SOURCE RECORDS Block Start
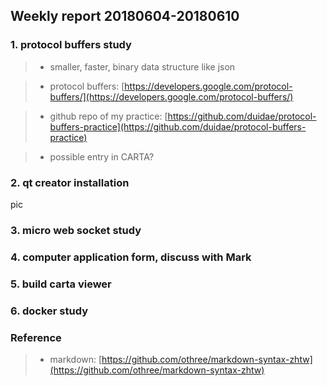 ## Weekly report 20180604-20180610

### 1. protocol buffers study
>* smaller, faster, binary data structure like json

>* protocol buffers: [https://developers.google.com/protocol-buffers/](https://developers.google.com/protocol-buffers/)

>* github repo of my practice: [https://github.com/duidae/protocol-buffers-practice](https://github.com/duidae/protocol-buffers-practice)

>* possible entry in CARTA?

### 2. qt creator installation
pic

### 3. micro web socket study


### 4. computer application form, discuss with Mark
### 5. build carta viewer
### 6. docker study

### Reference
>* markdown: [https://github.com/othree/markdown-syntax-zhtw](https://github.com/othree/markdown-syntax-zhtw)
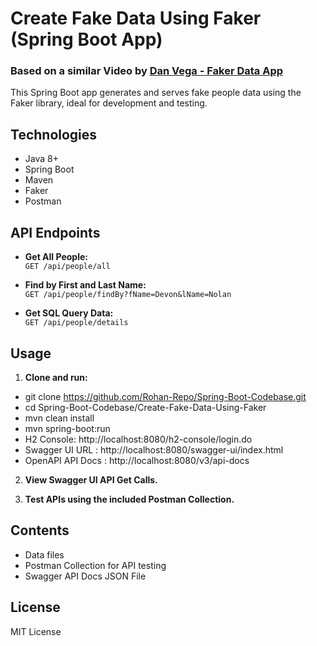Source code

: # Create Fake Data Using Faker (Spring Boot App)

### Based on a similar Video by [Dan Vega - Faker Data App](https://www.youtube.com/watch?v=UzBOv_SHUng)

This Spring Boot app generates and serves fake people data using the Faker library, ideal for development and testing.

## Technologies
- Java 8+
- Spring Boot
- Maven
- Faker
- Postman

## API Endpoints

- **Get All People:**  
  `GET /api/people/all`

- **Find by First and Last Name:**  
  `GET /api/people/findBy?fName=Devon&lName=Nolan`

- **Get SQL Query Data:**  
  `GET /api/people/details`

## Usage

1. **Clone and run:**
- git clone https://github.com/Rohan-Repo/Spring-Boot-Codebase.git 
- cd Spring-Boot-Codebase/Create-Fake-Data-Using-Faker 
- mvn clean install 
- mvn spring-boot:run
- H2 Console: http://localhost:8080/h2-console/login.do
- Swagger UI URL : http://localhost:8080/swagger-ui/index.html
- OpenAPI API Docs : http://localhost:8080/v3/api-docs

2. **View Swagger UI API Get Calls.**

3. **Test APIs using the included Postman Collection.**

## Contents
- Data files
- Postman Collection for API testing
- Swagger API Docs JSON File

## License

MIT License
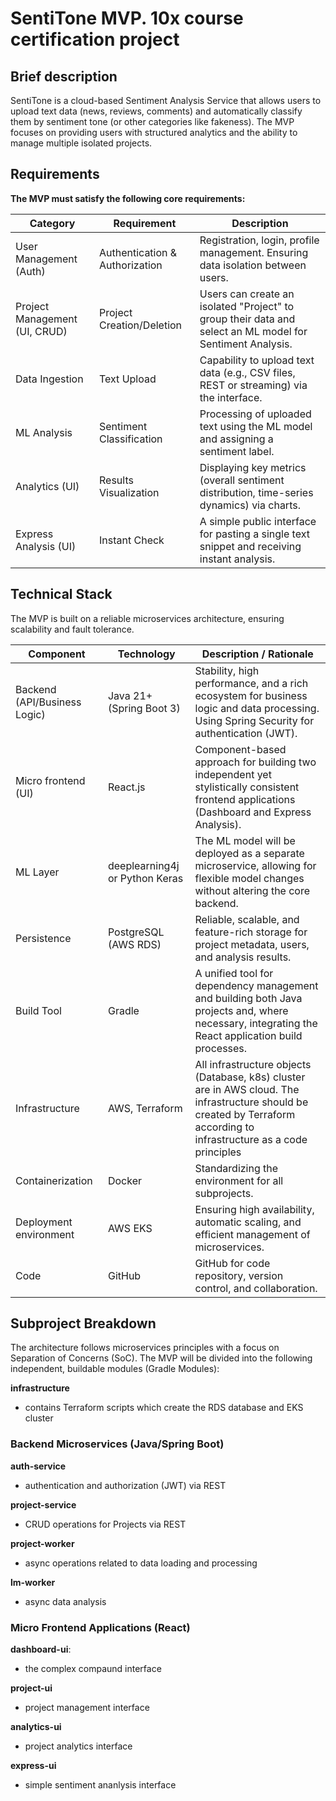 # SentiTone MVP. 10x course certification project

## Brief description
SentiTone is a cloud-based Sentiment Analysis Service that allows users to upload text data (news, reviews, comments) and automatically classify them by sentiment tone (or other categories like fakeness).
The MVP focuses on providing users with structured analytics and the ability to manage multiple isolated projects.

## Requirements
**The MVP must satisfy the following core requirements:**

| Category | Requirement | Description |
| -------- | ----------- | ----------- |
| User Management (Auth) | Authentication & Authorization | Registration, login, profile management. Ensuring data isolation between users. |
| Project Management (UI, CRUD) | Project Creation/Deletion | Users can create an isolated "Project" to group their data and select an ML model for Sentiment Analysis. |
| Data Ingestion | Text Upload | Capability to upload text data (e.g., CSV files, REST or streaming) via the interface. |
| ML Analysis | Sentiment Classification | Processing of uploaded text using the ML model and assigning a sentiment label. |
| Analytics (UI) | Results Visualization | Displaying key metrics (overall sentiment distribution, time-series dynamics) via charts. |
| Express Analysis (UI) | Instant Check | A simple public interface for pasting a single text snippet and receiving instant analysis. |

## Technical Stack
The MVP is built on a reliable microservices architecture, ensuring scalability and fault tolerance.

| Component                    | Technology | Description / Rationale                                                                                                                                                 |
|------------------------------| ------ |-------------------------------------------------------------------------------------------------------------------------------------------------------------------------|
| Backend (API/Business Logic) | Java 21+ (Spring Boot 3) | Stability, high performance, and a rich ecosystem for business logic and data processing. Using Spring Security for authentication (JWT).                               |
| Micro frontend (UI)          | React.js | Component-based approach for building two independent yet stylistically consistent frontend applications (Dashboard and Express Analysis).                              |
| ML Layer                     | deeplearning4j or Python Keras | The ML model will be deployed as a separate microservice, allowing for flexible model changes without altering the core backend.                                        |
| Persistence                  | PostgreSQL (AWS RDS) | Reliable, scalable, and feature-rich storage for project metadata, users, and analysis results.                                                                         |
| Build Tool                   | Gradle | A unified tool for dependency management and building both Java projects and, where necessary, integrating the React application build processes.                       |
| Infrastructure               | AWS, Terraform | All infrastructure objects (Database, k8s) cluster are in AWS cloud. The infrastructure should be created by Terraform according to infrastructure as a code principles |
| Containerization             | Docker | Standardizing the environment for all subprojects.                                                                                                                      |
| Deployment environment       | AWS EKS | Ensuring high availability, automatic scaling, and efficient management of microservices.                                                                               |
| Code                         | GitHub | GitHub for code repository, version control, and collaboration. |

## Subproject Breakdown
The architecture follows microservices principles with a focus on Separation of Concerns (SoC).
The MVP will be divided into the following independent, buildable modules (Gradle Modules):

**infrastructure**
- contains Terraform scripts which create the RDS database and EKS cluster

### Backend Microservices (Java/Spring Boot)
**auth-service**
- authentication and authorization (JWT) via REST

**project-service**
- CRUD operations for Projects via REST

**project-worker**
- async operations related to data loading and processing

**lm-worker**
- async data analysis

### Micro Frontend Applications (React)
**dashboard-ui**:
- the complex compaund interface

**project-ui**
- project management interface

**analytics-ui**
- project analytics interface

**express-ui**
- simple sentiment ananlysis interface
SOURCE RECORDS Block End
* GOAL OF THE EXERCISE
In the lines above, rename "Postman" to "Insomnia" wherever it appears and keep everything else unchanged. Reproduce all of the lines, but leave out the pictures.

* EXERCISE SOLUTION
 ## Weekly report 20180604-20180610

### 1. protocol buffers study
>* smaller, faster, binary data structure like json

>* protocol buffers: [https://developers.google.com/protocol-buffers/](https://developers.google.com/protocol-buffers/)

>* github repo of my practice: [https://github.com/duidae/protocol-buffers-practice](https://github.com/duidae/protocol-buffers-practice)

>* possible entry in CARTA?

### 2. qt creator installation
pic

### 3. micro web socket study


### 4. computer application form, discuss with Mark
### 5. build carta viewer
### 6. docker study

### Reference
>* markdown: [https://github.com/othree/markdown-syntax-zhtw](https://github.com/othree/markdown-syntax-zhtw)
Source code

: # Create Fake Data Using Faker (Spring Boot App)

### Based on a similar Video by [Dan Vega - Faker Data App](https://www.youtube.com/watch?v=UzBOv_SHUng)

This Spring Boot app generates and serves fake people data using the Faker library, ideal for development and testing.

## Technologies
- Java 8+
- Spring Boot
- Maven
- Faker
- Insomnia

## API Endpoints

- **Get All People:**  
  `GET /api/people/all`

- **Find by First and Last Name:**  
  `GET /api/people/findBy?fName=Devon&lName=Nolan`

- **Get SQL Query Data:**  
  `GET /api/people/details`

## Usage

1. **Clone and run:**
- git clone https://github.com/Rohan-Repo/Spring-Boot-Codebase.git 
- cd Spring-Boot-Codebase/Create-Fake-Data-Using-Faker 
- mvn clean install 
- mvn spring-boot:run
- H2 Console: http://localhost:8080/h2-console/login.do
- Swagger UI URL : http://localhost:8080/swagger-ui/index.html
- OpenAPI API Docs : http://localhost:8080/v3/api-docs

2. **View Swagger UI API Get Calls.**

3. **Test APIs using the included Insomnia Collection.**

## Contents
- Data files
- Insomnia Collection for API testing
- Swagger API Docs JSON File

## License

MIT License
 # SentiTone MVP. 10x course certification project

## Brief description
SentiTone is a cloud-based Sentiment Analysis Service that allows users to upload text data (news, reviews, comments) and automatically classify them by sentiment tone (or other categories like fakeness).
The MVP focuses on providing users with structured analytics and the ability to manage multiple isolated projects.

## Requirements
**The MVP must satisfy the following core requirements:**

| Category | Requirement | Description |
| -------- | ----------- | ----------- |
| User Management (Auth) | Authentication & Authorization | Registration, login, profile management. Ensuring data isolation between users. |
| Project Management (UI, CRUD) | Project Creation/Deletion | Users can create an isolated "Project" to group their data and select an ML model for Sentiment Analysis. |
| Data Ingestion | Text Upload | Capability to upload text data (e.g., CSV files, REST or streaming) via the interface. |
| ML Analysis | Sentiment Classification | Processing of uploaded text using the ML model and assigning a sentiment label. |
| Analytics (UI) | Results Visualization | Displaying key metrics (overall sentiment distribution, time-series dynamics) via charts. |
| Express Analysis (UI) | Instant Check | A simple public interface for pasting a single text snippet and receiving instant analysis. |

## Technical Stack
The MVP is built on a reliable microservices architecture, ensuring scalability and fault tolerance.

| Component                    | Technology | Description / Rationale                                                                                                                                                 |
|------------------------------| ------ |-------------------------------------------------------------------------------------------------------------------------------------------------------------------------|
| Backend (API/Business Logic) | Java 21+ (Spring Boot 3) | Stability, high performance, and a rich ecosystem for business logic and data processing. Using Spring Security for authentication (JWT).                               |
| Micro frontend (UI)          | React.js | Component-based approach for building two independent yet stylistically consistent frontend applications (Dashboard and Express Analysis).                              |
| ML Layer                     | deeplearning4j or Python Keras | The ML model will be deployed as a separate microservice, allowing for flexible model changes without altering the core backend.                                        |
| Persistence                  | PostgreSQL (AWS RDS) | Reliable, scalable, and feature-rich storage for project metadata, users, and analysis results.                                                                         |
| Build Tool                   | Gradle | A unified tool for dependency management and building both Java projects and, where necessary, integrating the React application build processes.                       |
| Infrastructure               | AWS, Terraform | All infrastructure objects (Database, k8s) cluster are in AWS cloud. The infrastructure should be created by Terraform according to infrastructure as a code principles |
| Containerization             | Docker | Standardizing the environment for all subprojects.                                                                                                                      |
| Deployment environment       | AWS EKS | Ensuring high availability, automatic scaling, and efficient management of microservices.                                                                               |
| Code                         | GitHub | GitHub for code repository, version control, and collaboration. |

## Subproject Breakdown
The architecture follows microservices principles with a focus on Separation of Concerns (SoC).
The MVP will be divided into the following independent, buildable modules (Gradle Modules):

**infrastructure**
- contains Terraform scripts which create the RDS database and EKS cluster

### Backend Microservices (Java/Spring Boot)
**auth-service**
- authentication and authorization (JWT) via REST

**project-service**
- CRUD operations for Projects via REST

**project-worker**
- async operations related to data loading and processing

**lm-worker**
- async data analysis

### Micro Frontend Applications (React)
**dashboard-ui**:
- the complex compaund interface

**project-ui**
- project management interface

**analytics-ui**
- project analytics interface

**express-ui**
- simple sentiment ananlysis interface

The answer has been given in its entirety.